Directions. Reproduce word for word the stretch of the Ronde van Vlaanderen 2017 forum thread below that runs from "I entered a" up to and including "SWSteve (31 Mar 2017)".

Provided passage.
○ ○ ○ ○ ○ ○ ○

# Ronde van Vlaanderen 2017 **spoilers**



## Pro Tour Punditry (25 Mar 2017)

One week to go and this is me


----------



## rich p (26 Mar 2017)

Marmion said:


> One week to go and this is me
> View attachment 344138


Glad to see that the diet is paying off...


----------



## Buddfox (30 Mar 2017)

Watched the highlights of last year's race on Eurosport this week - definitely gets you in the mood for this weekend. I'm guessing GvA is going to be up for this one...


----------



## Pro Tour Punditry (30 Mar 2017)

Laters, look out for me on Oude Kwaremont


----------



## GlenBen (31 Mar 2017)

I entered a competition the other day to guess the winners time. Ive gone for 6:27:13. Any thoughts? 

Cant wait, going to be an unproductive day at work.


----------



## SWSteve (31 Mar 2017)

Nice to see all of the Druyts sisters lining up together - I can only assume this will be the first race with all 4 of them together


----------



## Pro Tour Punditry (1 Apr 2017)

Finish line


----------



## Pro Tour Punditry (1 Apr 2017)

Podium


----------



## Pro Tour Punditry (1 Apr 2017)

Women's start


----------



## Pro Tour Punditry (1 Apr 2017)




----------



## Adam4868 (1 Apr 2017)

Went last year and watched in fan village,plentiful supply of refreshments ! Had a great weekend in Ghent,lovely city.I'd have to fancy Sagan again.Made it look easy enough last year.But also a podium spot for Luke Rowe.


----------



## rich p (1 Apr 2017)

Marmion said:


> View attachment 345067


Were you getting progressively more bladdered for each photo?


----------



## Pro Tour Punditry (1 Apr 2017)

rich p said:


> Were you getting progressively more bladdered for each photo?


Shoogly richiepoo homage
He appeared in the museum, so we followed him aboot


----------



## rich p (1 Apr 2017)

Marmion said:


> Shoogly richiepoo homage
> He appeared in the museum, so we followed him aboot


Fab.


----------



## SWSteve (1 Apr 2017)

Did you do the sportive (insert equivilent)?


----------



## Crackle (1 Apr 2017)

Marmion said:


> Shoogly richiepoo homage
> He appeared in the museum, so we followed him aboot


Who? I see four ghosts.


----------



## Pro Tour Punditry (1 Apr 2017)

ItsSteveLovell said:


> Did you do the sportive (insert equivilent)?



No


----------



## Pro Tour Punditry (1 Apr 2017)

Women's presentation - my pundit picks


----------



## HF2300 (1 Apr 2017)

Marmion said:


> Women's presentation - my pundit picks



They'll never win - they don't have the focus.


----------



## Crackle (1 Apr 2017)

HF2300 said:


> They'll never win - they don't have the focus.


It's like viewing original daguerreotypes which have been hand painted by someone wearing a blindfold.


----------



## rich p (2 Apr 2017)

Crackle said:


> Who? I see four ghosts.


See my post above!

○ ○ ○ ○ ○ ○ ○

Records.
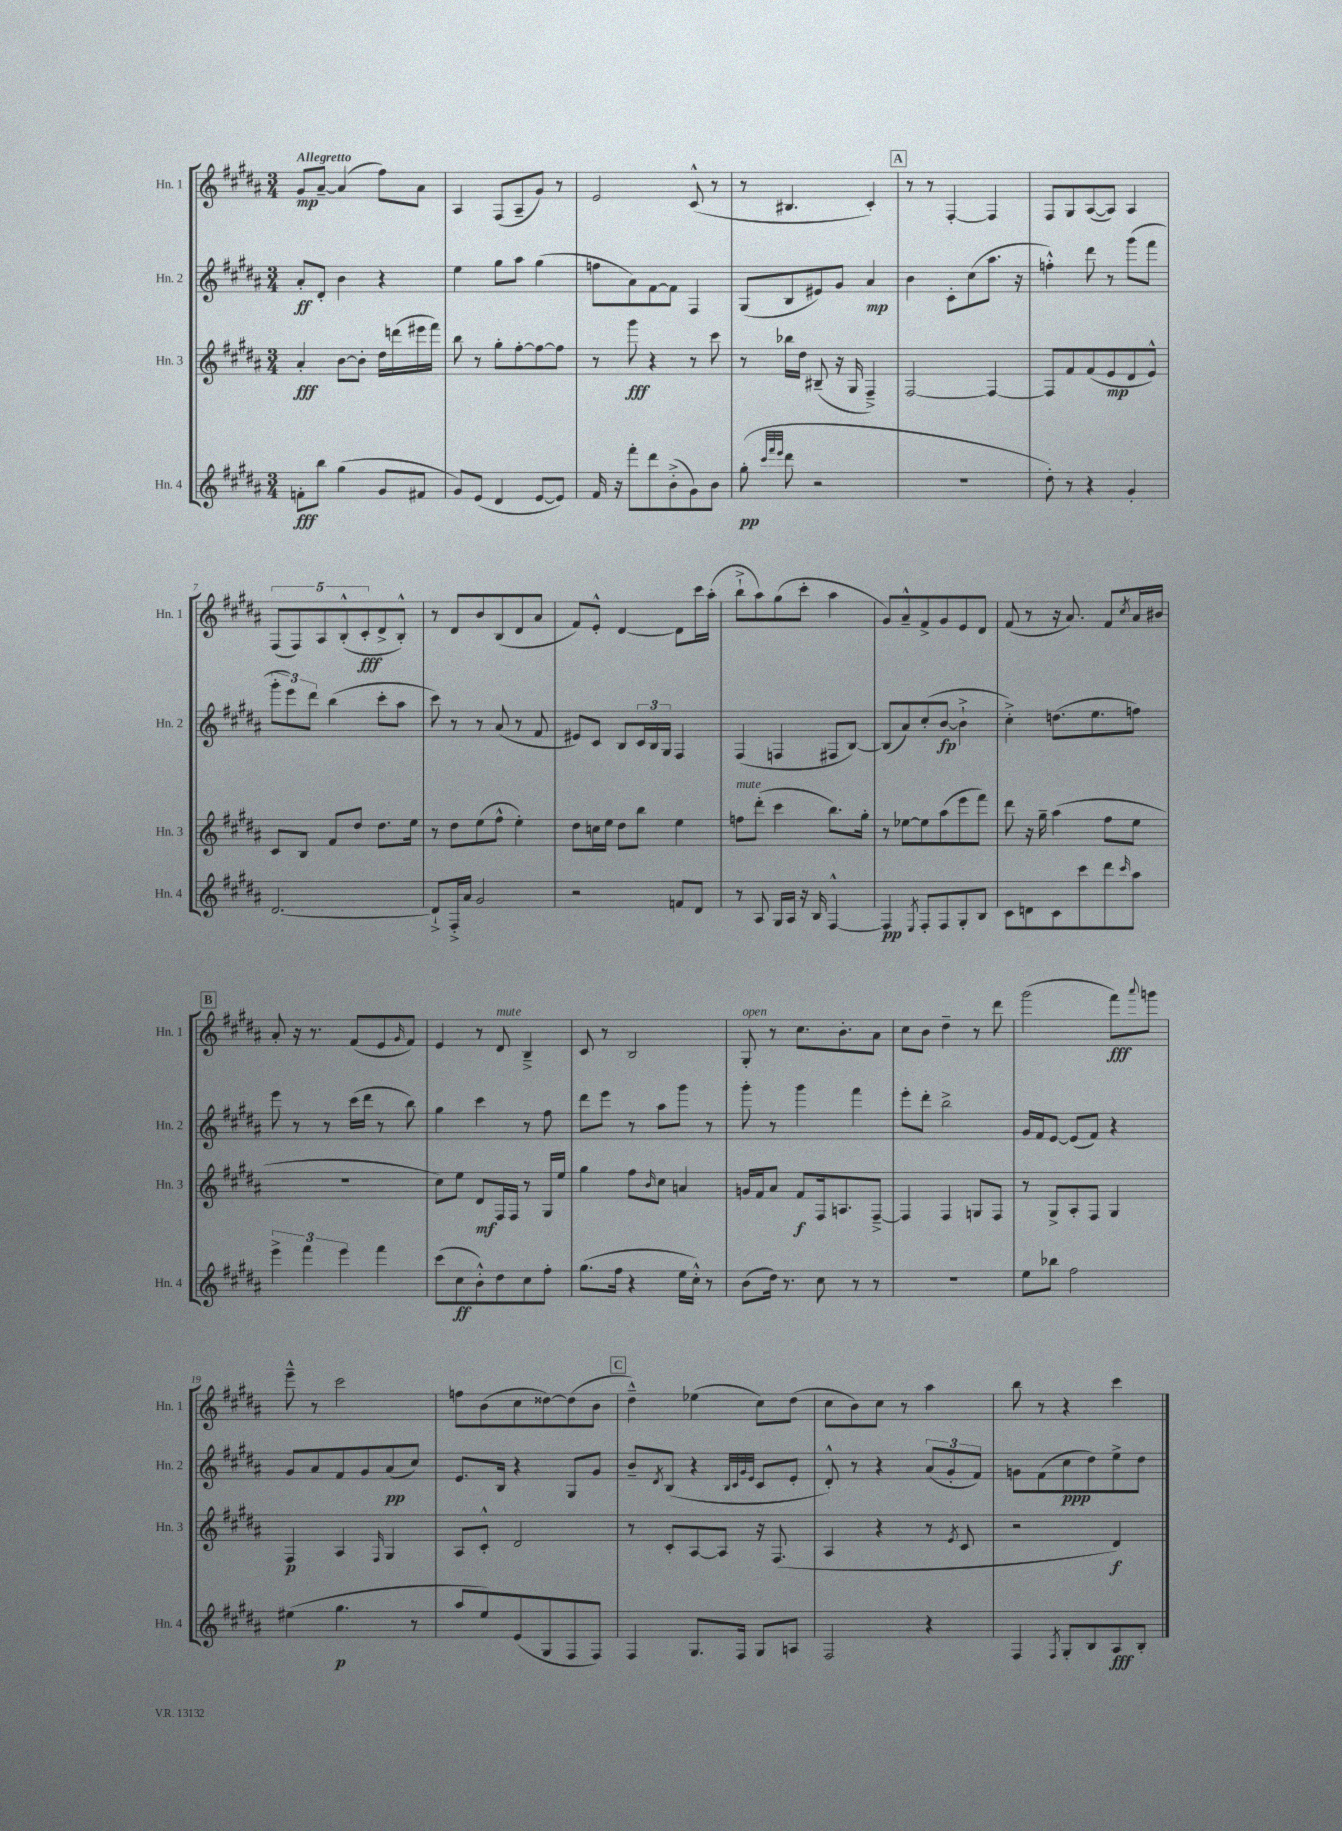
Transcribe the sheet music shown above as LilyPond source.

<<
\new StaffGroup <<
\new Staff = "s0" \with { instrumentName = "Hn. 1" shortInstrumentName = "Hn. 1" } {
    \clef treble \key b \major \numericTimeSignature \time 3/4 \tempo "Allegretto"
    gis'8\mp ais'8~-- ais'4( fis''8) ais'8 |
    ais4 fis8( ais8-- gis'8) r8 |
    e'2 cis'8-^( r8 |
    r8 bis4. cis'4-.) |
    \mark \markup { \box "A" } r8 r8 fis4~-. fis4 |
    fis8 gis8 ais8~( ais8) ais4 |
    \tuplet 5/4 { fis8( fis8) ais8 b8-.-^( cis'8-.\fff } dis'8-> b8-.-^) |
    r8 dis'8 b'8 b8( dis'8 ais'8 |
    fis'8) e'8-.-^ dis'4~ dis'8 cis'''16 ais''16-.( |
    b''8-!-> ais''8) gis''8( cis'''8-. ais''4 |
    gis'8) ais'8---^ fis'8-> gis'8 e'8 dis'8 |
    fis'8( r8 r16 ais'8.) fis'8 \acciaccatura { cis''8 } ais'16 bis'16 |
    \mark \markup { \box "B" } ais'8-. r16 r8. fis'8( e'8 \grace { gis'16 } fis'8) |
    e'4 r8 dis'8^\markup { \italic "mute" } b4---> |
    cis'8 r8 b2 |
    gis8-.^\markup { \italic "open" } r8 cis''8. b'8.-. ais'8 |
    cis''8 b'8 dis''4-- r8 dis'''8 |
    gis'''2( fis'''8\fff) \appoggiatura { ais'''8 } g'''8 |
    e'''8---^ r8 cis'''2 |
    f''8 b'8( cis''8 disis''8~) disis''8( b'8 |
    \mark \markup { \box "C" } dis''4---^) ees''4( cis''8) dis''8( |
    cis''8 b'8) cis''8 r8 ais''4 |
    b''8 r8 r4 cis'''4 \bar "|." |
}
\new Staff = "s1" \with { instrumentName = "Hn. 2" shortInstrumentName = "Hn. 2" } {
    \clef treble \key b \major \numericTimeSignature \time 3/4
    ais'8-.\ff dis'8-. b'4 r4 |
    e''4 gis''8 ais''8 gis''4( |
    f''8 ais'8) fis'8~ fis'8 fis4 |
    gis8( b8 eis'8) gis'8 ais'4\mp |
    \mark \markup { \box "A" } b'4 cis'8-. cis''8( ais''8. r16 |
    f''4-.-^) dis'''8 r8 gis'''8( fis'''8 |
    \tuplet 3/2 { gis'''8-. e'''8) dis'''8 } b''4( cis'''8-. ais''8 |
    cis'''8) r8 r8 ais'8( r8 fis'8 |
    eis'8) cis'8 b8 \tuplet 3/2 { cis'16 b16 gis16 } fis4 |
    fis4( f4 fis8 b8~) |
    b8( ais'8) cis''8-.( b'8~\fp b'4-!-> |
    cis''4-.->) d''8.( e''8. f''8) |
    \mark \markup { \box "B" } e'''8 r8 r8 cis'''16( dis'''16 r8 b''8) |
    gis''4 cis'''4 r8 fis''8 |
    dis'''8 e'''8 r8 ais''8 gis'''8 r8 |
    gis'''8-. r8 gis'''4 fis'''4 |
    e'''8-. dis'''8-. b''2-> |
    gis'16 fis'16 e'8~ e'8( fis'8) r4 |
    gis'8 ais'8 fis'8 gis'8 ais'8\pp( cis''8) |
    e'8. b16 r4 gis8 gis'8 |
    \mark \markup { \box "C" } b'8-- \acciaccatura { dis'8 } b8( r4 \grace { b32 cis'32 gis'32 e'32 } cis'8 e'8-. |
    dis'8-.-^) r8 r4 \tuplet 3/2 { ais'8( gis'8-. fis'8) } |
    g'8 fis'8( cis''8\ppp dis''8) e''8-> dis''8 \bar "|." |
}
\new Staff = "s2" \with { instrumentName = "Hn. 3" shortInstrumentName = "Hn. 3" } {
    \clef treble \key b \major \numericTimeSignature \time 3/4
    ais'4-.\fff b'8~ b'8-. dis''16 d'''16( eis'''16 fis'''16) |
    b''8 r8 gis''8-. fis''8~-. fis''8~ fis''8 |
    r8 gis'''8\fff r4 r8 cis'''8 |
    r8 bes''16 dis''16 bis8--( r16 gis16 fis4--->) |
    \mark \markup { \box "A" } fis2~ fis4~ |
    fis8 fis'8 fis'8( e'8\mp dis'8 e'8-^) |
    cis'8 b8 fis'8 dis''8 dis''8. e''16 |
    r8 dis''8 e''8( fis''8-^ e''4-.) |
    dis''8 c''16 e''16 dis''8 b''8 e''4 |
    f''8^\markup { \italic "mute" } dis'''8-.( cis'''4 b''8.) gis''16-. |
    r8 ees''8~ ees''8 ais''8( e'''8 fis'''8) |
    dis'''8 r16 gis''16-- ais''4( fis''8 e''8 |
    \mark \markup { \box "B" } R2. |
    cis''8) e''8 dis'8\mf fis16 fis16 r8 gis16 e''16 |
    gis''4 fis''8 \grace { b'16 } cis''8 a'4 |
    g'16 fis'16 ais'8 fis'8\f fis16 a8. fis8~---> |
    fis4 fis4 g8 fis8 |
    r8 gis8-> ais8-. fis8 gis4 |
    fis4\p ais4 \grace { fis16 } gis4 |
    ais8 cis'8-.-^ dis'2 |
    \mark \markup { \box "C" } r8 cis'8-. ais8~ ais8 r16 fis8.( |
    ais4 r4 r8 \acciaccatura { e'8 } cis'8 |
    r2 dis'4\f) \bar "|." |
}
\new Staff = "s3" \with { instrumentName = "Hn. 4" shortInstrumentName = "Hn. 4" } {
    \clef treble \key b \major \numericTimeSignature \time 3/4
    f'8-.\fff b''8 gis''4( gis'8 fis'8 |
    gis'8) e'8( dis'4 e'8~ e'8) |
    fis'16 r16 fis'''8-. dis'''8 b'8-.->( gis'8) b'8 |
    gis''8-.\pp( \grace { cis'''32 fis'''32 e'''32 } dis'''8 r2 |
    \mark \markup { \box "A" } r2. |
    dis''8-.) r8 r4 gis'4-. |
    dis'2.~ |
    dis'8-!-> fis16-.-> ais'16 gis'2 |
    r2 f'8 dis'8 |
    r8 ais8 gis16 ais16 r16 b16 fis4~-^ |
    fis4\pp \acciaccatura { e8 } fis8-. fis8 gis8-. b8 |
    cis'8 d'8 cis'8 cis'''8 dis'''8 \grace { cis'''16 } ais''8 |
    \mark \markup { \box "B" } \tuplet 3/2 { e'''4-> fis'''4 e'''4 } fis'''4 |
    cis'''8( cis''8\ff b'8-.-^) dis''8 cis''8 fis''8-. |
    gis''8.( fis''16 r4 e''16 cis''16-.-^) r8 |
    b'8( dis''16) r8. cis''8 r8 r8 |
    R2. |
    e''8 bes''8 fis''2 |
    eis''4( gis''4.\p r8 |
    ais''8 e''8) e'8( gis8 fis8 fis8) |
    \mark \markup { \box "C" } fis4 gis8. fis16 gis8 a8 |
    fis2 r4 |
    fis4 \acciaccatura { fis8 } gis8-. b8 ais8\fff b8-. \bar "|." |
}
>>
>>
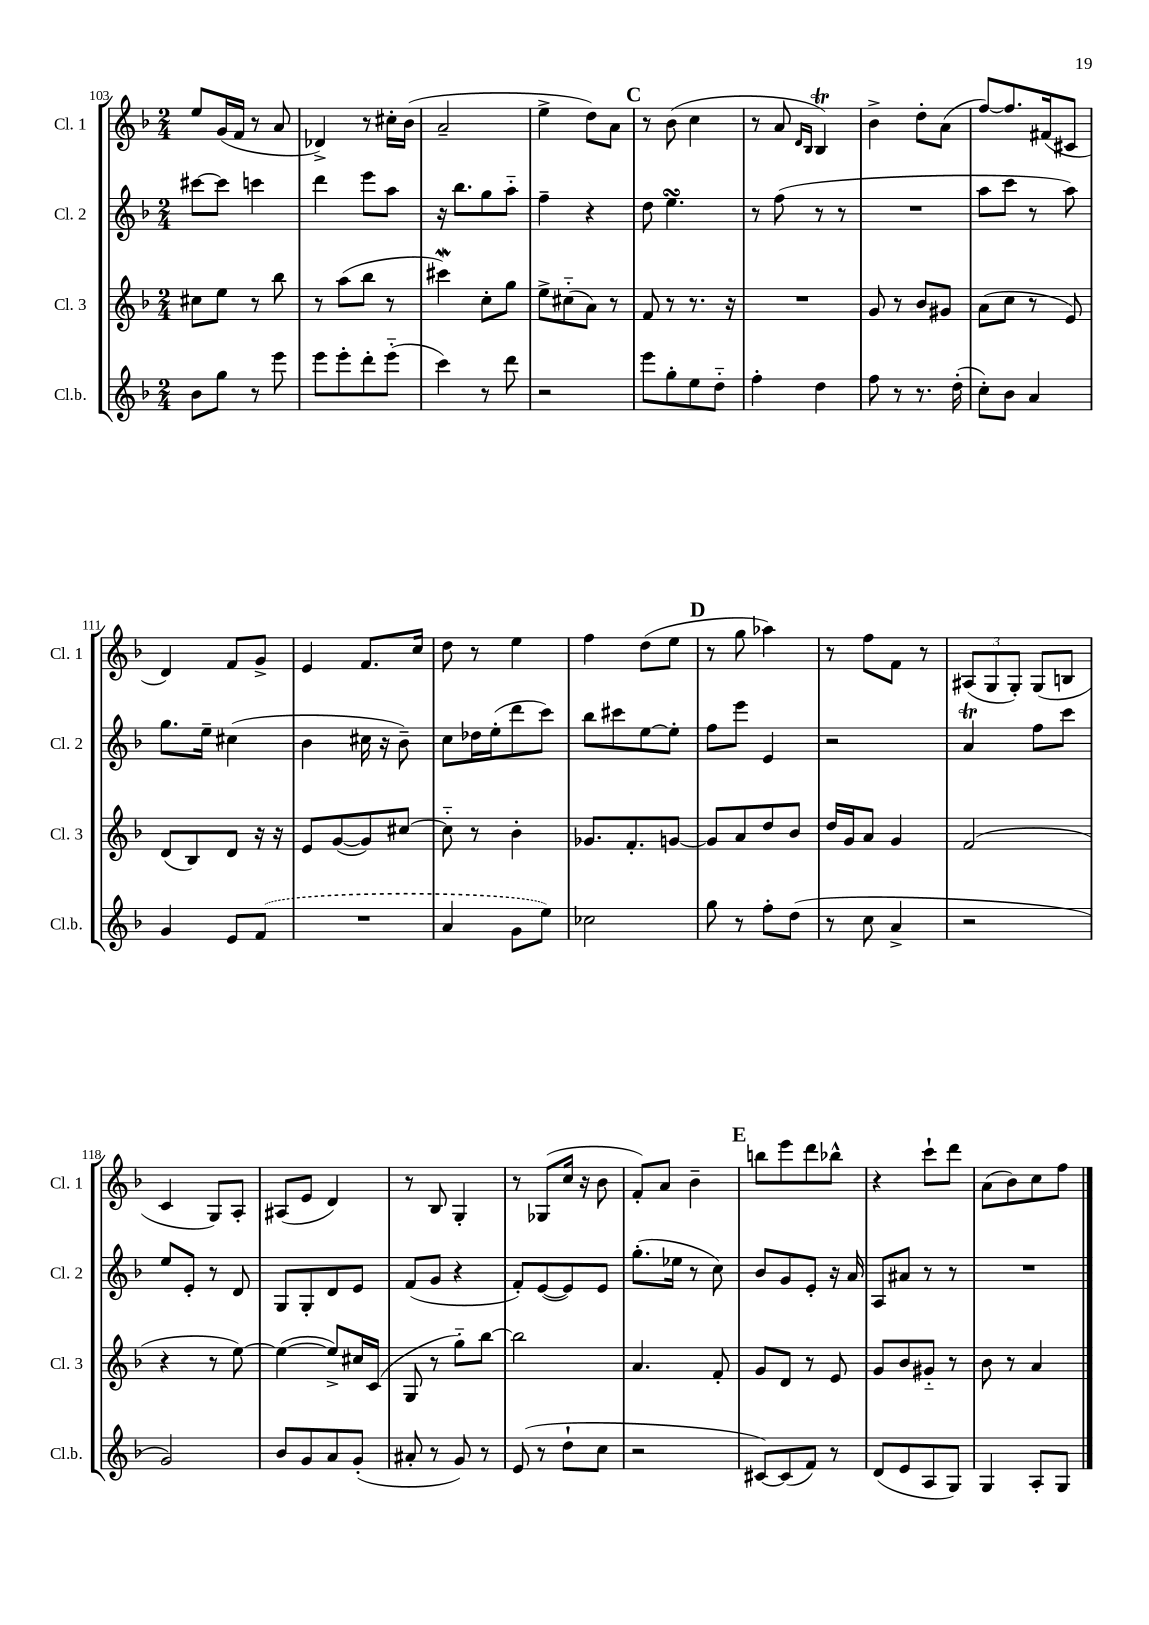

○ ○ ○ ○ ○ ○ ○

Solved exercise.
I entered a competition the other day to guess the winners time. Ive gone for 6:27:13. Any thoughts? 

Cant wait, going to be an unproductive day at work.


----------



## SWSteve (31 Mar 2017)